Dang, y'all. I am totally uninspired lately. I had to force myself to take some pictures this week. I think I've only written one poem this month so far, a crappy one to prove to myself that I can indeed still write poems on my new laptop.

I ended up feeling strangely sentimental about surrendering my old laptop for this new one. After all, I'd written both Saint Monica and O Holy Insurgency on it, not to mention my new coin-operated manuscript, and my new risk management manuscript, and another project I have in the oven. I also used that old hunk of junk to typeset numerous issues of Barn Owl Review, and to edit and paste together all the essays and foreword for The Monkey & the Wrench. It was hard to say goodbye at first.
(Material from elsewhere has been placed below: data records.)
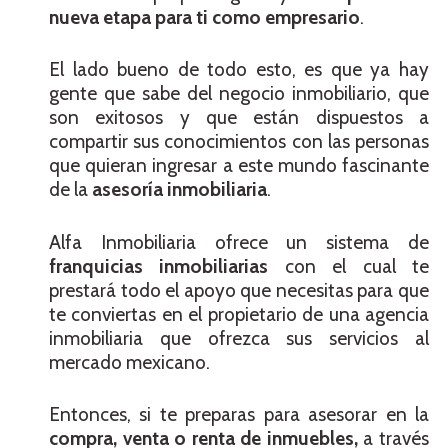
nueva etapa para ti como empresario
.
El lado bueno de todo esto, es que ya hay
gente que sabe del negocio inmobiliario, que
son exitosos y que están dispuestos a
compartir sus conocimientos con las personas
que quieran ingresar a este mundo fascinante
de la
asesoría inmobiliaria
.
Alfa Inmobiliaria ofrece un sistema de
franquicias inmobiliarias
con el cual te
prestará todo el apoyo que necesitas para que
te conviertas en el propietario de una agencia
inmobiliaria que ofrezca sus servicios al
mercado mexicano.
Entonces, si te preparas para asesorar en la
compra, venta o renta de inmuebles,
a través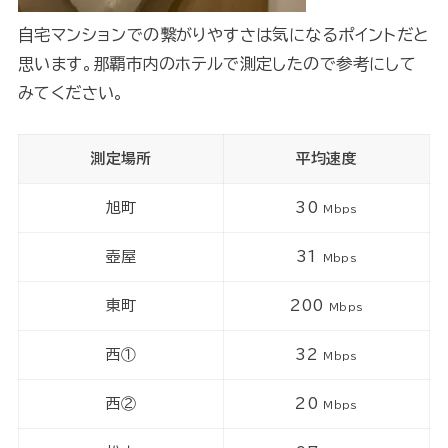
自宅マンションでの繋がりやすさは気になるポイントだと
思います。那覇市内のホテルで測定したので参考にして
みてください。
測定場所
平均速度
旭町
30
Mbps
壺屋
31
Mbps
東町
200
Mbps
西①
32
Mbps
西②
20
Mbps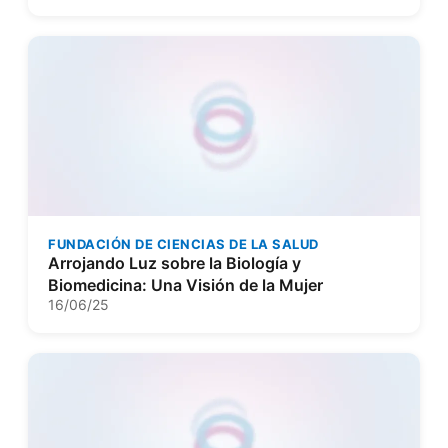
FUNDACIÓN DE CIENCIAS DE LA SALUD
Arrojando Luz sobre la Biología y
Biomedicina: Una Visión de la Mujer
16/06/25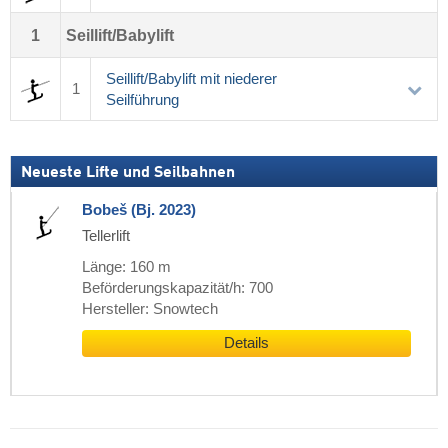
1
Seillift/Babylift
Seillift/Babylift mit niederer
1
Seilführung
Neueste Lifte und Seilbahnen
Bobeš (Bj. 2023)
Tellerlift
Länge: 160 m
Beförderungskapazität/h: 700
Hersteller: Snowtech
Details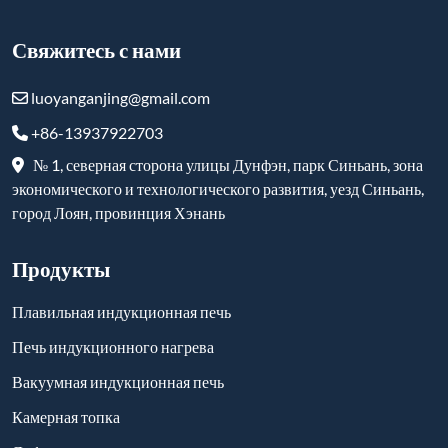
Вакуумная индукционная печь
Камерная топка
Лифтовая печь
Вакуумная печь
Печь-троллейбус
Огнеупорные и высокотемпературные изделия
Подписаться
-
YouTube
-
Facebook
-
Twitter
-
Instagram
-
Linkedin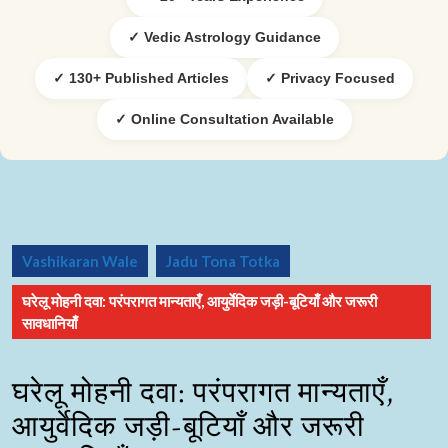
✓ Vedic Astrology Guidance
✓ 130+ Published Articles
✓ Privacy Focused
✓ Online Consultation Available
Vashikaran Wale
Jadu Tona Totka
घरेलू मोहनी दवा: परंपरागत मान्यताएँ, आयुर्वेदिक जड़ी-बूटियाँ और जरूरी
सावधानियाँ
घरेलू मोहनी दवा: परंपरागत मान्यताएँ,
आयुर्वेदिक जड़ी-बूटियाँ और जरूरी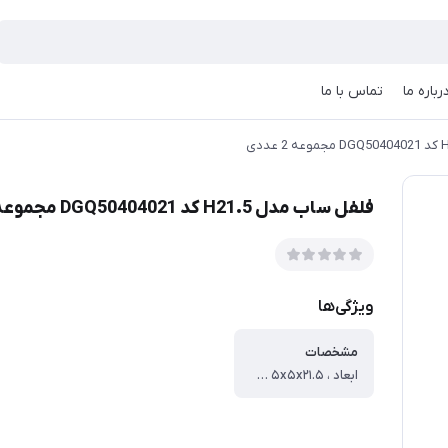
رباره ما
تماس با ما
فلفل ساب مدل H21.5 کد DGQ50404021 مجموعه 2 عددی
ویژگی‌ها
مشخصات
ابعاد ، ۵x۵x۲۱.۵ سانتی‌متر ، وزن ، ۳۵۶ گرم ، جنس ، بامبو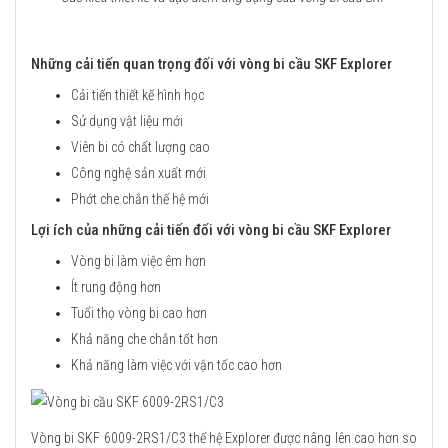
Những cải tiến quan trọng đối với vòng bi cầu SKF Explorer
Cải tiến thiết kế hình học
Sử dụng vật liệu mới
Viên bi có chất lượng cao
Công nghệ sản xuất mới
Phớt che chắn thế hệ mới
Lợi ích của những cải tiến đối với vòng bi cầu SKF Explorer
Vòng bi làm việc êm hơn
Ít rung động hơn
Tuổi thọ vòng bi cao hơn
Khả năng che chắn tốt hơn
Khả năng làm việc với vận tốc cao hơn
Vòng bi SKF 6009-2RS1/C3 thế hệ Explorer được nâng lên cao hơn so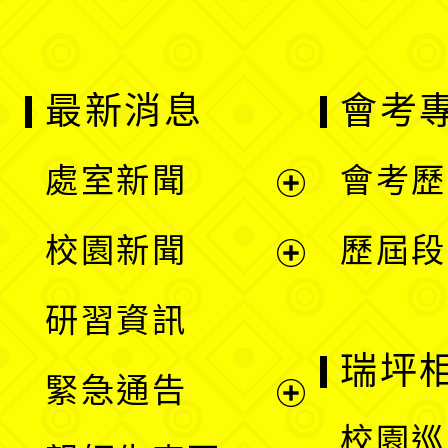
最新消息
會考
處室新聞
會考歷
展
校園新聞
歷屆段
開
展
研習資訊
選
開
瑞坪
緊急通告
單
選
展
校園巡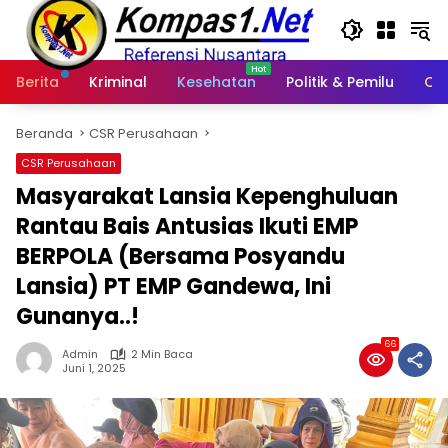
Langsung
ke
konten
Berita
Kriminal
Kesehatan
Politik & Pemilu
Ot
Beranda
CSR Perusahaan
CSR Perusahaan
Masyarakat Lansia Kepenghuluan
Rantau Bais Antusias Ikuti EMP
BERPOLA (Bersama Posyandu
Lansia) PT EMP Gandewa, Ini
Gunanya..!
66
Admin
2 Min Baca
Juni 1, 2025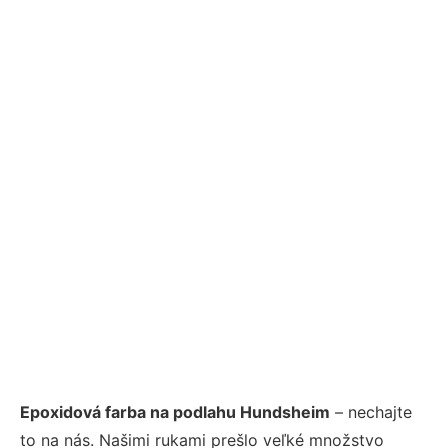
Epoxidová farba na podlahu Hundsheim
– nechajte
to na nás. Našimi rukami prešlo veľké množstvo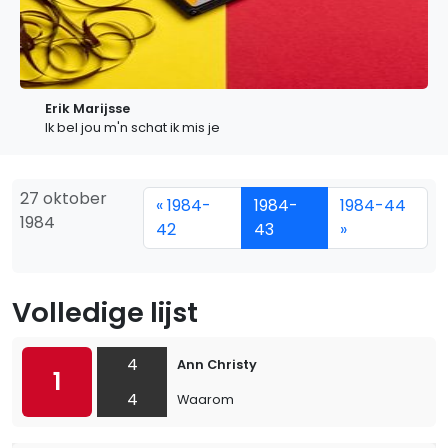
Erik Marijsse
Ik bel jou m'n schat ik mis je
27 oktober
« 1984-
1984-
1984-44
1984
42
43
»
Volledige lijst
4
Ann Christy
1
4
Waarom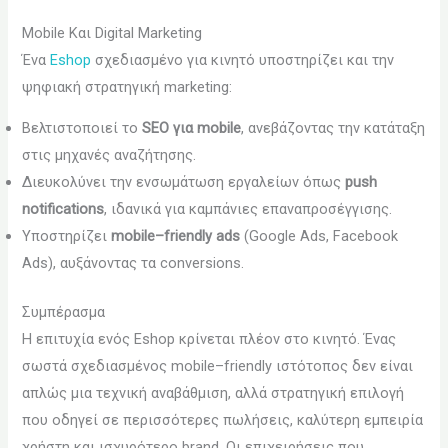
Mobile Και Digital Marketing
Ένα
Eshop
σχεδιασμένο για κινητό υποστηρίζει και την
ψηφιακή στρατηγική marketing:
Βελτιστοποιεί το
SEO για mobile
, ανεβάζοντας την κατάταξη
στις μηχανές αναζήτησης.
Διευκολύνει την ενσωμάτωση εργαλείων όπως
push
notifications
, ιδανικά για καμπάνιες επαναπροσέγγισης.
Υποστηρίζει
mobile–friendly ads
(Google Ads, Facebook
Ads), αυξάνοντας τα conversions.
Συμπέρασμα
Η επιτυχία ενός Eshop κρίνεται πλέον στο κινητό. Ένας
σωστά σχεδιασμένος mobile–friendly ιστότοπος δεν είναι
απλώς μια τεχνική αναβάθμιση, αλλά στρατηγική επιλογή
που οδηγεί σε περισσότερες πωλήσεις, καλύτερη εμπειρία
χρήστη και ισχυρότερο brand. Οι επιχειρήσεις που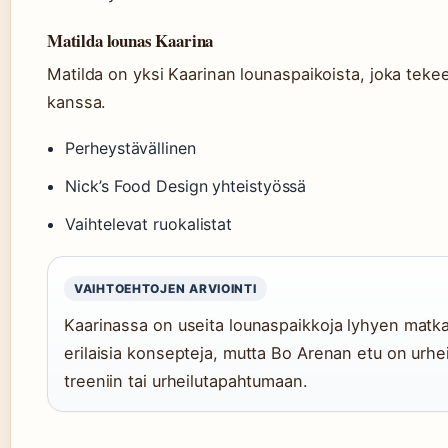
Matilda lounas Kaarina
Matilda on yksi Kaarinan lounaspaikoista, joka teke
kanssa.
Perheystävällinen
Nick’s Food Design yhteistyössä
Vaihtelevat ruokalistat
VAIHTOEHTOJEN ARVIOINTI
Kaarinassa on useita lounaspaikkoja lyhyen matkan
erilaisia konsepteja, mutta Bo Arenan etu on urhei
treeniin tai urheilutapahtumaan.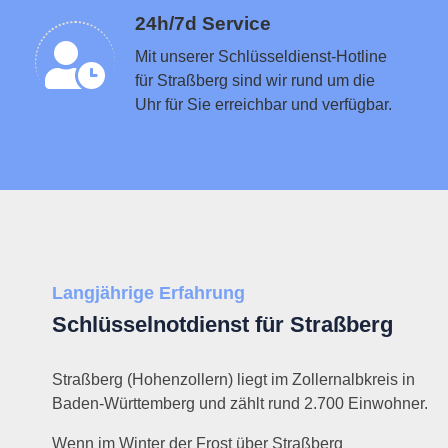
Schlüsseldienst in der Nähe vermitteln
24h/7d Service
Mit unserer Schlüsseldienst-Hotline
für Straßberg sind wir rund um die
Uhr für Sie erreichbar und verfügbar.
Langjährige Erfahrung
Schlüsselnotdienst für Straßberg
Straßberg (Hohenzollern) liegt im Zollernalbkreis in
Baden-Württemberg und zählt rund 2.700 Einwohner.
Wenn im Winter der Frost über Straßberg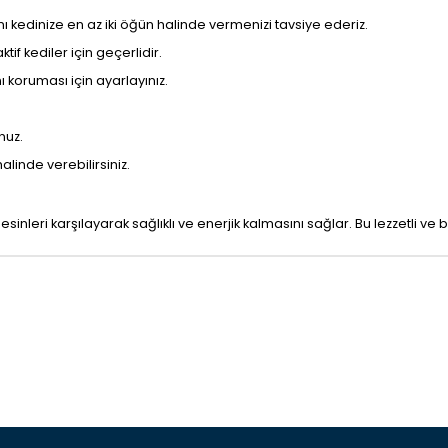
ı kedinize en az iki öğün halinde vermenizi tavsiye ederiz.
if kediler için geçerlidir.
nı koruması için ayarlayınız.
nuz.
alinde verebilirsiniz.
inleri karşılayarak sağlıklı ve enerjik kalmasını sağlar. Bu lezzetli ve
But I'm hoping that the new laptop has even more awesomeness potential. It does seem a lot more reliable, for one. Now I just need the inspiration. Insert wild, cackling laugh here.

I found this post by Julianna Baggott to ring so true to my life, especially in terms of writing and not writing. I know that the not writing is necessary to the writing, but it's so uncomfortable to me. I feel like a machine. This machine does get a lot of student poems annotated and rec letters written and laundry folded, but it doesn't make poems. I am going to try to look around a little more this week, at the very least. I am hoping for one poem by next Friday.


Eric 'Bubba' Alder said...

I find myself uninspired on occasion too. I often find inspiration by taking photographs.

I even host a weekly photo prompt challenge on my photo blog: Monday Morning Photo Prompt

I hope you'll come on by. It's open to everyone.

Lyle Daggett said...

It's always a struggle, isn't it? I find myself writing during any "spare" scrap of time, during my breaks at work, during the ten minutes before I start work in the morning, on the bus on the way home (if it's not too bumpy), in the middle of doing whatever else at home. On weekends I go find someplace to sit and write. I've learned how to write no matter how much noise or silence is around me.

Getting to that silence before words, that place poems come from, can be hard in the noise factory that makes up so much of the world these days. It does take, quite often, a conscious concerted effort.

As if to punctuate the point, word verification is (not making this up) "retype".